Soldiers helped people carry mattresses and carts as motorized vehicles passed by, loaded with plastic stools and bottled water.
Authorities had earlier evacuated 250,000 people out of concern that the lake, formed when landslides blocked a river above the destroyed town of Beichuan, would burst its sides. The lake was the largest of 30 created by the quake.
Although they remained homeless, residents of Mianyang said the conditions closer to home were far superior to those in the hastily erected camps in the hills where some had been living for almost two weeks.
"Life wasn't so good up there," said street sweeper Zhao Shuping, 46. "When it rained the water didn't drain and sometimes it reached up to our ankles."

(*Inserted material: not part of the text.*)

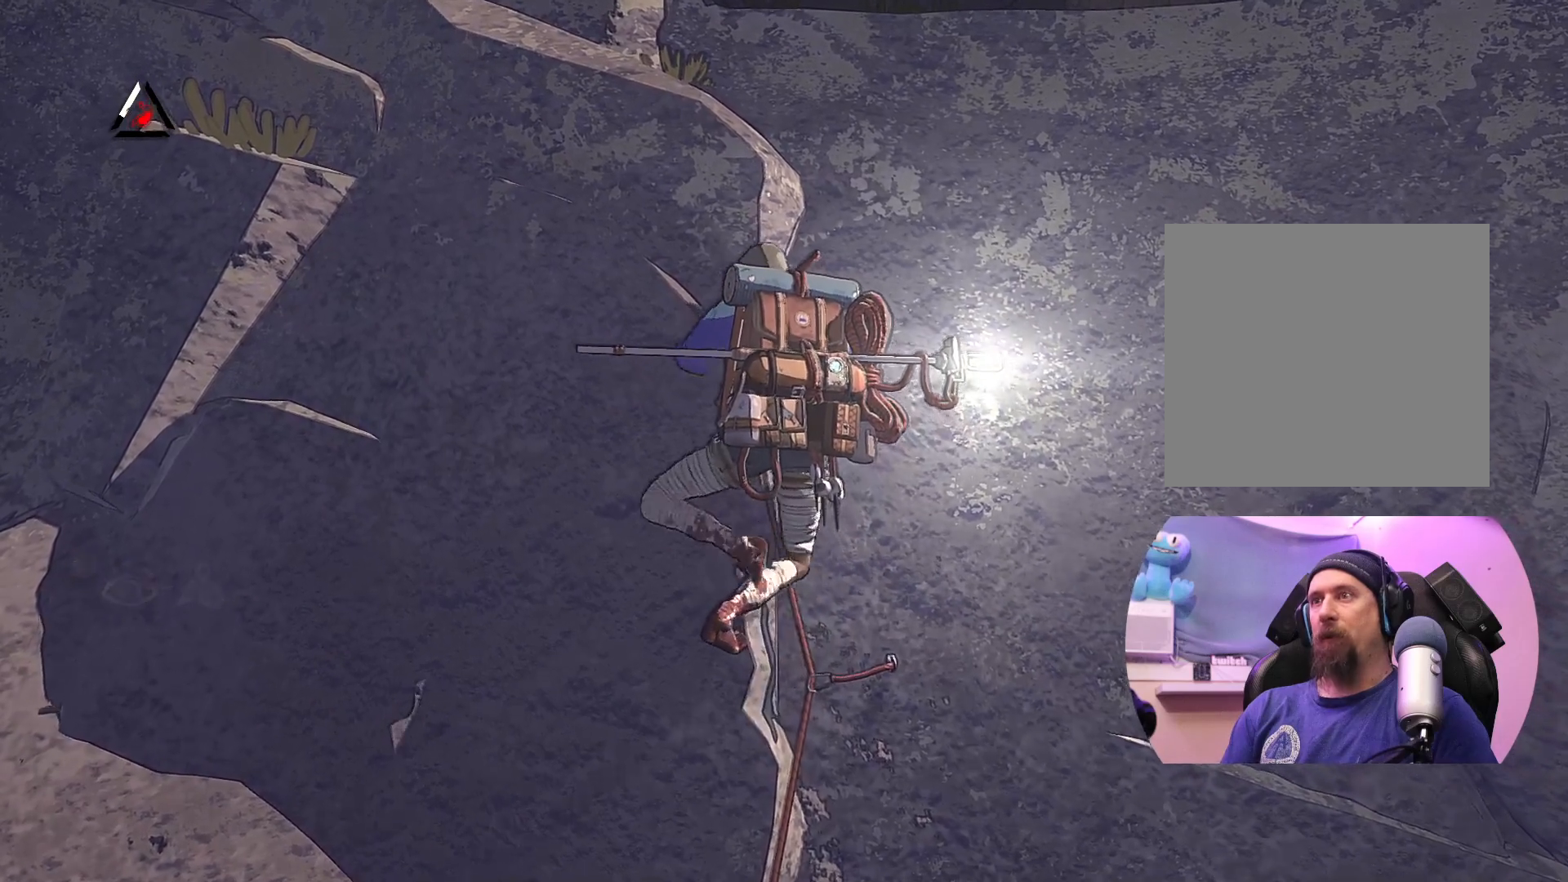
{"buttons": ["X"], "left_stick": "up-left", "right_stick": "center", "events": [[450, "left_stick", "up-left"], [467, "X", "down"]]}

On the eve of the one-month anniversary of the May 12 quake that killed nearly 70,000 people, soldiers, medical workers and politicians gathered in Beijing's Great Hall of the People to hear emotional testimonials about the massive aid effort.
The event was organized by the Communist Party's propaganda department and broadcast live on state television, underscoring the government's emphasis on positive coverage amid a long and daunting recovery effort.
Even as people headed back to the city of Mianyang, life was far from normal. Many residents were still sleeping outdoors because of damage to their apartments or fear of the aftershocks that continue to shake the region.
Large numbers of businesses were closed, some with sandbags stacked at their entrances to guard against floodwaters. The city's Fu Jiang River was running high and fast.
But senior military leaders said the lake no longer posed a threat.
To speed its drainage, soldiers and armed police had worked round-the-clock for nine days to dig a 1,600-foot-long sluice to release the lake's rising water levels, said Senior Col. Wen Zhixiong. They blasted away boulders and debris with dynamite, bazookas and recoilless guns.
On Tuesday, churning waters poured through the sluice and engulfed low-lying, empty towns but spared larger areas downstream.